__Action item__: In the copy, include exactly the lines from the one with "Maximum utilization, MYC140: 0.457 -> 0.58" through the end of the data and no others, both ends kept, with every picture left out.

****

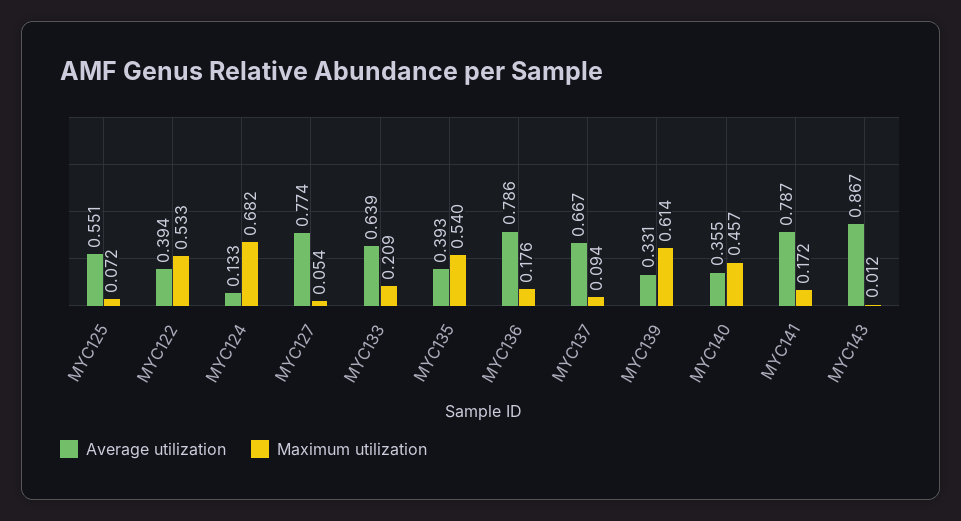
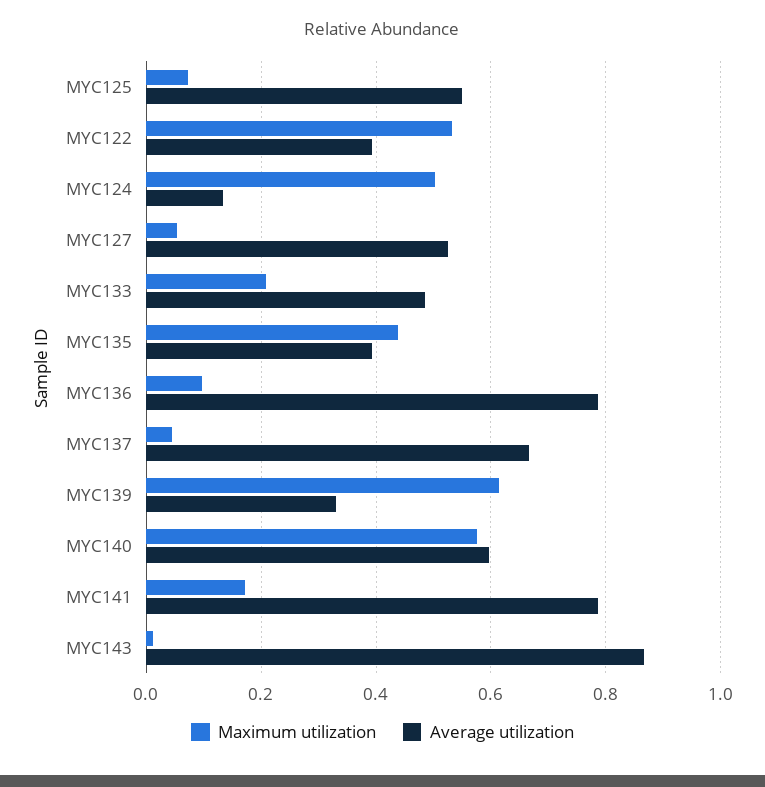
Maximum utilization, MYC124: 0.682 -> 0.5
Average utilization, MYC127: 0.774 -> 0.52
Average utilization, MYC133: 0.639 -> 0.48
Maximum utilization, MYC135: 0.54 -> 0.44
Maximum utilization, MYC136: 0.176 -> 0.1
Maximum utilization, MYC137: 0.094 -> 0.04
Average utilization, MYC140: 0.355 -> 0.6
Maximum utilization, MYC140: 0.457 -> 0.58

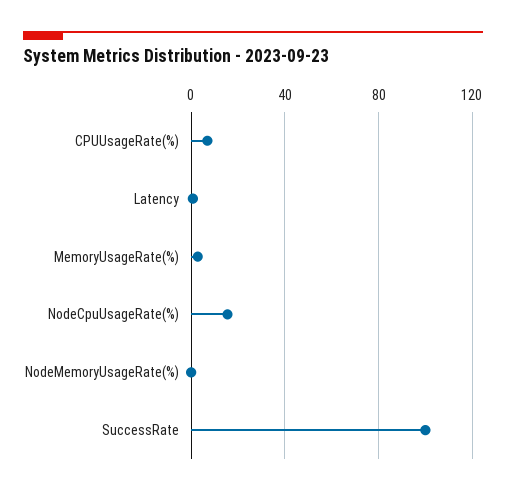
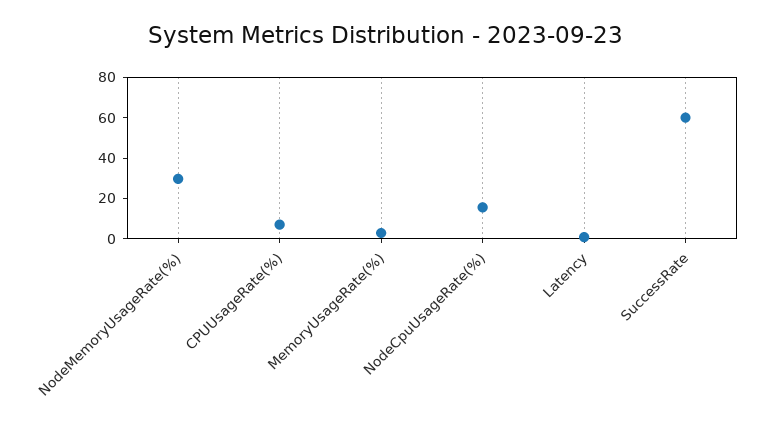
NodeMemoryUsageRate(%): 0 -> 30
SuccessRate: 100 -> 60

****

__Answer__:
Maximum utilization, MYC140: 0.457 -> 0.58

NodeMemoryUsageRate(%): 0 -> 30
SuccessRate: 100 -> 60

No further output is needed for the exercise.